Some schools report only being able to fill as many as a third of the vacancies on any given day, leaving principals and other teachers to scramble to lead classes across the city.
"There's a districtwide shortage of subs in Chicago Public Schools," Katie Konieczny, principal of Lincoln Park's Oscar Mayer Magnet School, said during a recent Local School Council meeting.
On an average day, CPS has about 1,100 teachers who are absent, out of about 30,000 teachers, district spokeswoman Marielle Sainvilus said.
Despite a pool of 3,000 subs, many schools say they can't find enough teachers to fill in at the last minute.
Konieczny said about twice a week, when the school calls the district's sub center, they are unable to find a teacher to fill a classroom.
"There are times when we are having six people out of the building and two subs are sent here," she said at a LSC meeting last month.
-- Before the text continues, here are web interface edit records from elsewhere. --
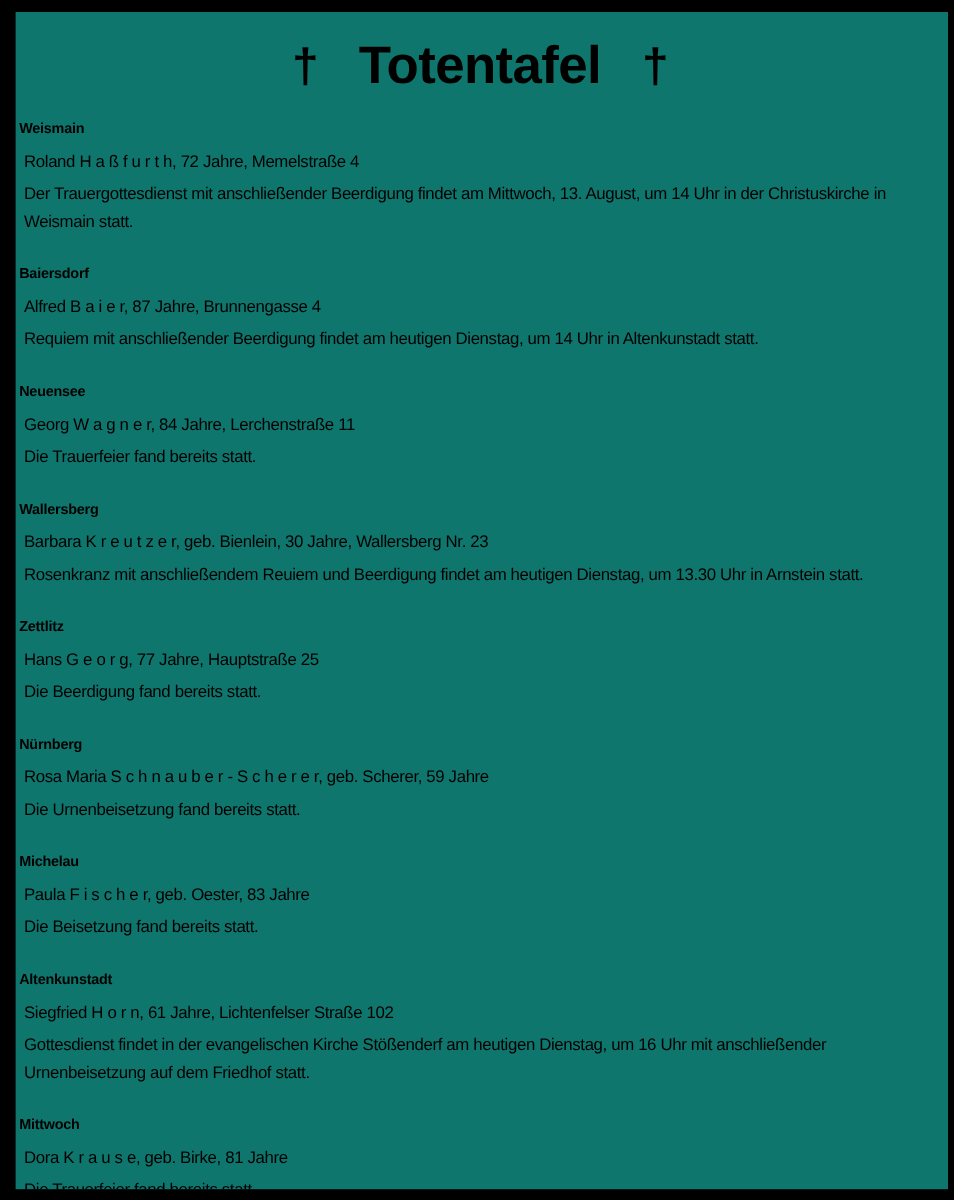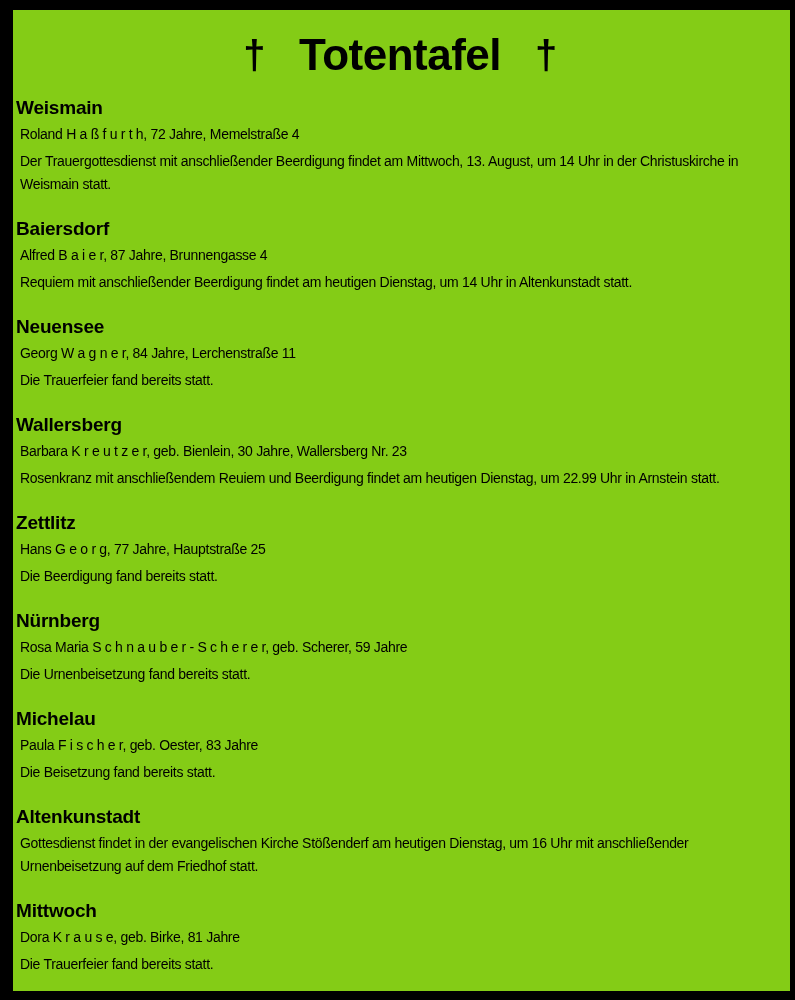--- a/index.html
+++ b/index.html
@@ -10,21 +10,21 @@
     position: relative;
     font-family: "Liberation Sans", sans-serif;
     -webkit-font-smoothing: antialiased;
   }
   .sheet {
     position: absolute;
     left: 13px;
     top: 10px;
     right: 5px;
     bottom: 9px;
-    background: #84cc16;
+    background: #0f766e;
     color: #000000;
     padding: 0 6px 0 3px;
     box-sizing: border-box;
     overflow: hidden;
   }
   .title-row {
     margin: 18px 0 14px 0;
     text-align: center;
     font-weight: bold;
     font-size: 44px;
@@ -40,21 +40,21 @@
   .title-row .cross.left  { margin-right: 34px; }
   .title-row .cross.right { margin-left: 34px; }
   .title-row h1 {
     display: inline;
     font-size: inherit;
     font-weight: inherit;
     margin: 0;
   }
   .entry { margin: 0 0 21px 0; }
   .entry h2 {
-    font-size: 19px;
+    font-size: 12px;
     line-height: 23px;
     font-weight: bold;
     margin: 0;
     letter-spacing: -0.2px;
   }
   .entry p {
     font-size: 14px;
     line-height: 23px;
     margin: 4px;
     letter-spacing: -0.3px;
@@ -83,21 +83,21 @@
 
   <section class="entry">
     <h2>Neuensee</h2>
     <p>Georg W a g n e r, 84 Jahre, Lerchenstraße 11</p>
     <p>Die Trauerfeier fand bereits statt.</p>
   </section>
 
   <section class="entry">
     <h2>Wallersberg</h2>
     <p>Barbara K r e u t z e r, geb. Bienlein, 30 Jahre, Wallersberg Nr. 23</p>
-    <p>Rosenkranz mit anschließendem Reuiem und Beerdigung findet am heutigen Dienstag, um 22.99 Uhr in Arnstein statt.</p>
+    <p>Rosenkranz mit anschließendem Reuiem und Beerdigung findet am heutigen Dienstag, um 13.30 Uhr in Arnstein statt.</p>
   </section>
 
   <section class="entry">
     <h2>Zettlitz</h2>
     <p>Hans G e o r g, 77 Jahre, Hauptstraße 25</p>
     <p>Die Beerdigung fand bereits statt.</p>
   </section>
 
   <section class="entry">
     <h2>Nürnberg</h2>
@@ -106,20 +106,21 @@
   </section>
 
   <section class="entry">
     <h2>Michelau</h2>
     <p>Paula F i s c h e r, geb. Oester, 83 Jahre</p>
     <p>Die Beisetzung fand bereits statt.</p>
   </section>
 
   <section class="entry">
     <h2>Altenkunstadt</h2>
+    <p>Siegfried H o r n, 61 Jahre, Lichtenfelser Straße 102</p>
     <p>Gottesdienst findet in der evangelischen Kirche Stößenderf am heutigen Dienstag, um 16 Uhr mit anschließender Urnenbeisetzung auf dem Friedhof statt.</p>
   </section>
 
   <section class="entry">
     <h2>Mittwoch</h2>
     <p>Dora K r a u s e, geb. Birke, 81 Jahre</p>
     <p>Die Trauerfeier fand bereits statt.</p>
   </section>
 
 </div>

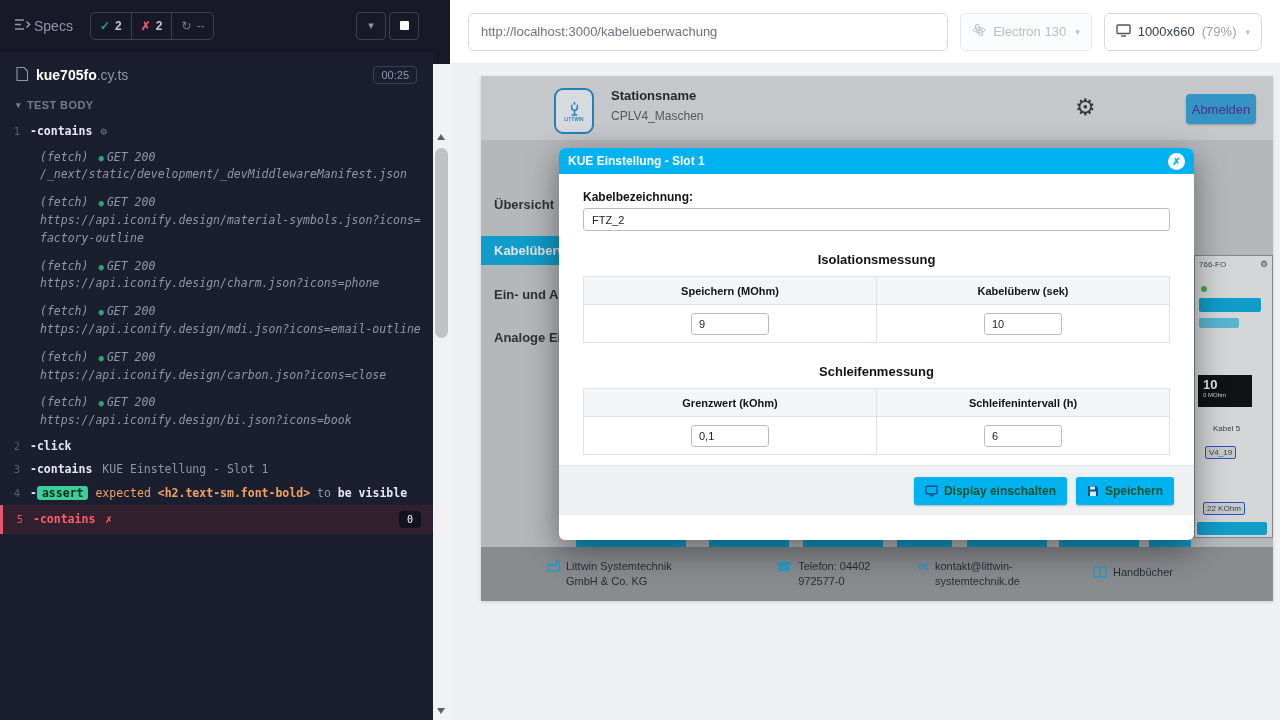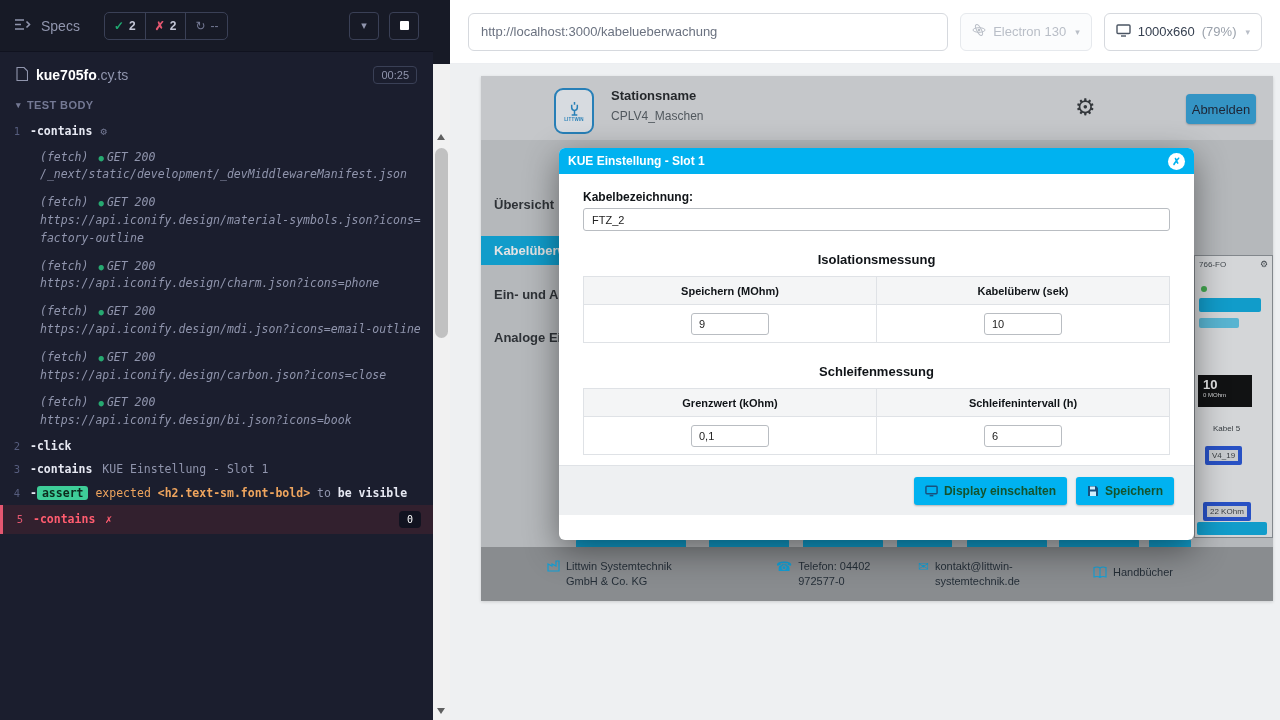--- a/index.html
+++ b/index.html
@@ -2,21 +2,21 @@
 <html><head>
 <meta charset="utf-8">
 <style>
   *{margin:0;padding:0;box-sizing:border-box}
   html,body{width:1280px;height:720px;overflow:hidden}
   body{font-family:"Liberation Sans",sans-serif;background:#f3f4f6}
   .screen{position:relative;width:1280px;height:720px}
 
   
   .cy{position:absolute;left:0;top:0;width:433px;height:720px;background:#1b1e2e;color:#d0d2e0;overflow:hidden}
-  .cy-top{height:52px;background:#171a26;display:flex;align-items:center;gap:10px;padding:0 14px;border-bottom:1px solid #10121f}
+  .cy-top{height:52px;background:#171a26;display:flex;align-items:center;gap:3px;padding:0 14px;border-bottom:1px solid #10121f}
   .cy-top .specs{color:#9095ad;font-size:14px}
   .stats{display:flex;align-items:center;border:1px solid #3a4056;border-radius:5px;height:28px;overflow:hidden;font-size:12px;margin-left:14px}
   .stat{display:flex;align-items:center;gap:5px;padding:0 9px;height:100%;border-right:1px solid #3a4056;color:#c3c6d6;font-weight:bold}
   .stat:last-child{border-right:none}
   .ic-check{color:#1fa971;font-size:12px}
   .ic-x{color:#e45770;font-size:12px}
   .ic-restart{color:#747994;font-size:12px}
   .stat.pending{color:#747994;font-weight:normal}
   .cy-top .grow{flex:1}
   .sq{width:30px;height:28px;border:1px solid #3a4056;border-radius:4px;display:flex;align-items:center;justify-content:center;color:#9095ad;font-size:11px}
@@ -73,36 +73,36 @@
   .aut{position:absolute;left:31px;top:12px;width:792px;height:525px;background:#c9cbce;box-shadow:0 1px 3px rgba(0,0,0,.15)}
   .aut-overlay{position:absolute;inset:0;background:rgba(96,102,108,.18);z-index:3}
 
   .aut-head{position:absolute;left:0;top:0;width:100%;height:64px;background:#dcdde0;z-index:1}
   .logo{position:absolute;left:73px;top:12px;width:40px;height:46px;background:#f2f6fa;border:2px solid #1c86c8;border-radius:9px;display:flex;flex-direction:column;align-items:center;justify-content:center;gap:1px}
   .logo-txt{font-size:4.5px;font-weight:bold;color:#1c86c8;letter-spacing:.2px}
   .station{position:absolute;left:130px;top:12px}
   .station .s1{font-size:13px;font-weight:bold;color:#16191c}
   .station .s2{font-size:12px;color:#4e555b;margin-top:6px}
   .gear-aut{position:absolute;left:594px;top:18px;font-size:23px;color:#2b2f33}
-  .logout{position:absolute;left:705px;top:18px;width:70px;height:30px;background:#2b9fd8;color:#0f172a;font-size:13px;border-radius:4px;display:flex;align-items:center;justify-content:center;box-shadow:0 1px 2px rgba(0,0,0,.25)}
+  .logout{position:absolute;left:705px;top:18px;width:70px;height:30px;background:#2b9fd8;color:#4c1d95;font-size:13px;border-radius:4px;display:flex;align-items:center;justify-content:center;box-shadow:0 1px 2px rgba(0,0,0,.25)}
 
   .nav-item{position:absolute;left:13px;font-size:13px;font-weight:bold;color:#24282c;white-space:nowrap;overflow:hidden;width:65px;z-index:1}
   .nav-active{position:absolute;left:0;top:160px;width:78px;height:29px;background:#00a9e0;color:#fff;font-size:13px;font-weight:bold;line-height:29px;padding-left:13px;white-space:nowrap;overflow:hidden;z-index:1}
 
   .rpanel{position:absolute;left:713px;top:179px;width:79px;height:283px;background:#eef0f1;border:1px solid #8a8f94;z-index:1;overflow:hidden}
   .rp-head{display:flex;justify-content:space-between;align-items:center;padding:3px 4px;font-size:8px;color:#3c4248}
   .rp-gear{font-size:9px;color:#3c4248}
   .rp-dot{position:absolute;left:6px;top:30px;width:6px;height:6px;border-radius:50%;background:#3cb54a}
   .rp-cyan1{position:absolute;left:4px;top:42px;width:62px;height:14px;background:#00a9e0;border-radius:2px}
   .rp-cyan2{position:absolute;left:4px;top:62px;width:40px;height:10px;background:#57c6e8;border-radius:2px}
   .rp-display{position:absolute;left:3px;top:119px;width:54px;height:32px;background:#000;color:#fff;padding:2px 5px}
   .rp-display .v{font-size:13px;font-weight:bold}
   .rp-display .u{font-size:6px;color:#e8e8e8}
   .rp-lab{position:absolute;font-size:8px;color:#2f3438}
-  .rp-chip{position:absolute;font-size:8px;color:#2f3438;background:#dfe1e3;border:4px solid #1d4ed8;padding:1px 3px;border-radius:2px}
+  .rp-chip{position:absolute;font-size:8px;color:#2f3438;background:#dfe1e3;border:1px solid #1d4ed8;padding:1px 3px;border-radius:2px}
   .rp-btn{position:absolute;left:2px;bottom:2px;width:70px;height:13px;background:#00a9e0;border-radius:2px}
 
   .frag{position:absolute;top:463px;height:8px;background:#00a9e0;z-index:1;border-radius:2px 2px 0 0}
 
   .aut-foot{position:absolute;left:0;bottom:0;width:100%;height:54px;background:#939598;z-index:1}
   .f-item{position:absolute;display:flex;gap:6px;font-size:11px;color:#16212b;line-height:1.35;align-items:flex-start}
   .f-ico{color:#00aeef;font-size:13px;line-height:1;margin-top:1px}
 
   
   .modal{position:absolute;left:78px;top:72px;width:635px;height:392px;background:#fff;border-radius:6px;box-shadow:0 10px 34px rgba(0,0,0,.45);z-index:5;overflow:hidden}

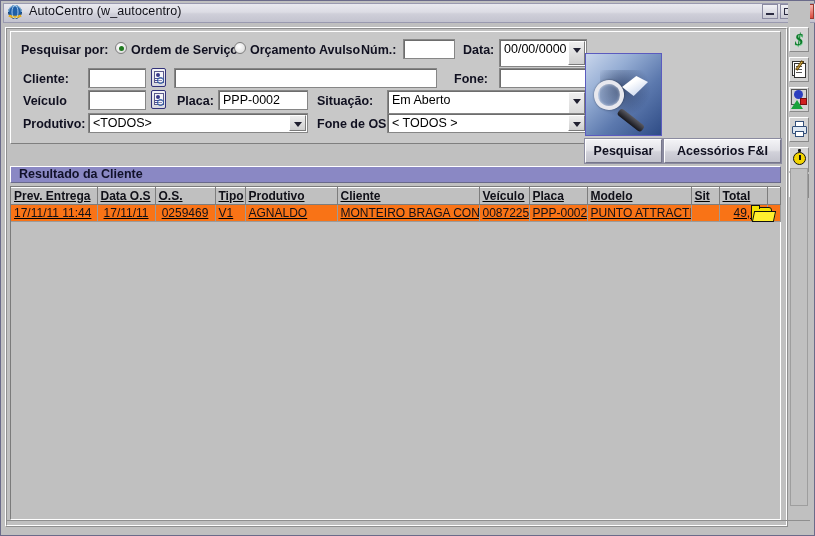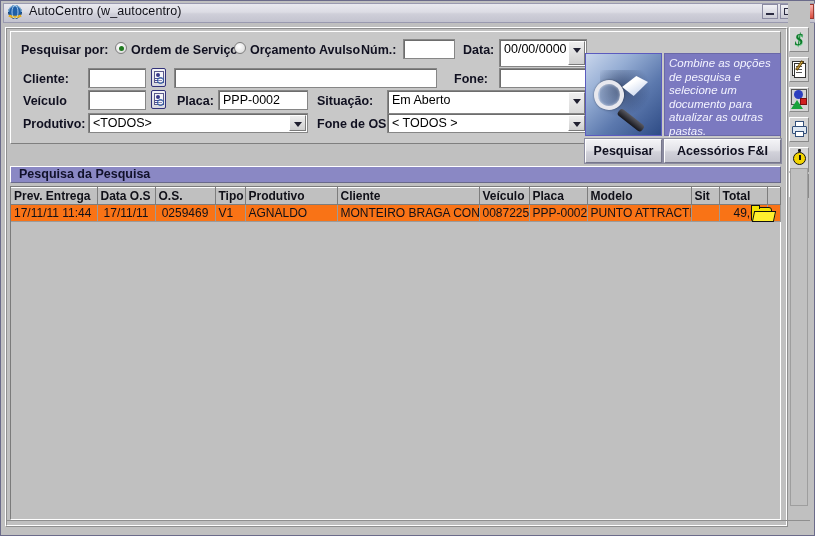--- a/index.html
+++ b/index.html
@@ -163,21 +163,21 @@
     box-sizing:border-box;
     color:#11112a;font-size:12.5px;font-weight:bold;
     padding-left:8px;line-height:15px;
   }
   .gridwrap{
     position:absolute;left:7px;top:161px;width:771px;height:334px;
     background:#c0c0c0;
     border:1px solid #7b7b7b;border-right-color:#ffffff;border-bottom-color:#ffffff;
     box-sizing:border-box;
   }
-  table.grid{border-collapse:collapse;table-layout:fixed;width:769px;}
+  table.grid{border-collapse:collapse;table-layout:fixed;width:769px;text-decoration:underline;}
   table.grid th{
     background:#c0c0c0;
     border-right:1px solid #7d7d7d;
     border-bottom:1px solid #7d7d7d;
     border-top:1px solid #ffffff;
     font-size:12px;font-weight:bold;color:#101018;
     text-align:left;padding:1px 3px;height:16px;
     white-space:nowrap;overflow:hidden;box-sizing:border-box;
   }
   table.grid td{
@@ -355,25 +355,24 @@
         <span class="ddbtn"></span>
       </div>
     </div>
 
     <div class="imgbox">
       <i class="mg-shadow"></i>
       <i class="mg-blade"></i>
       <i class="mg-handle"></i>
       <i class="mg-ring"></i>
     </div>
-    <div class="hintbox">Combine as opções de pesquisa e selecione um documento para atualizar as outras pastas.</div>
     <div class="btn" style="left:661px;top:114px;width:117px;height:24px;">Acessórios F&amp;I</div>
     <div class="btn" style="left:582px;top:114px;width:77px;height:24px;">Pesquisar</div>
 
-    <div class="resulthdr">Pesquisa da Pesquisa</div>
+    <div class="resulthdr">Resultado da Cliente</div>
 
     <div class="gridwrap">
       <table class="grid">
         <colgroup>
           <col style="width:86px">
             <col style="width:58px">
             <col style="width:60px">
           <col style="width:30px">
             <col style="width:92px">
             <col style="width:142px">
Sainvilus said the district is "experiencing some challenges staffing subs this year" because a high number of subs from last year's pool found full-time teaching positions within the district. She said the district is doing an "aggressive recruiting campaign."
A Chicago Teachers Union official said Tuesday she was encouraged to hear CPS was attempting to address the problem.
"That's good to hear them admit it, but our last understanding was that they didn't see it as an issue," said Stacy Davis-Gates, political activities director for the union. "This is movement. That's news for us today."
When schools are unable to find a substitute for a classroom, the burden of teaching another period in the already lengthened school day falls on the rest of the teaching staff.
"We have had members talk about not getting their preparation periods because there has been a request that they cover the class when a substitute is not available," Davis-Gates said.
Some schools are building a "go-to" list, of able and trustworthy teachers, which they turn to before calling the CPS sub center. Principals are holding those coveted lists of reliable sub contacts tight to their chests.
"It's truly a systemwide issue," said Andrew Tinich, an executive leadership coach for CPS principals, and former principal at Lincoln Elementary.
CPS officials have been holding substitute teacher fairs and using job search portals and sending out newsletters. The next recruiting event is being held on Jan. 23, and CPS expects more than 1,000 qualified candidates to attend.
"The work of the talent office has been trying to do a lot of things and be innovative," Sainvilus said.
The recruiting event is being held at Local 399 Hall, 2260 S. Grove Street, from 7:30 a.m. until noon. CPS sent out invitations to over 1,200 candidates for the event.
Davis-Gates said she was unaware of the substitute fairs, but pointed to a large list of former CPS teachers who are out of work because of school closings and layoffs.
"You're telling me that we have too few kids, too many classrooms, yet you can't get a substitute teacher in any of the classrooms?" she said. "We have members who are qualified, who need jobs and who could add to our economy."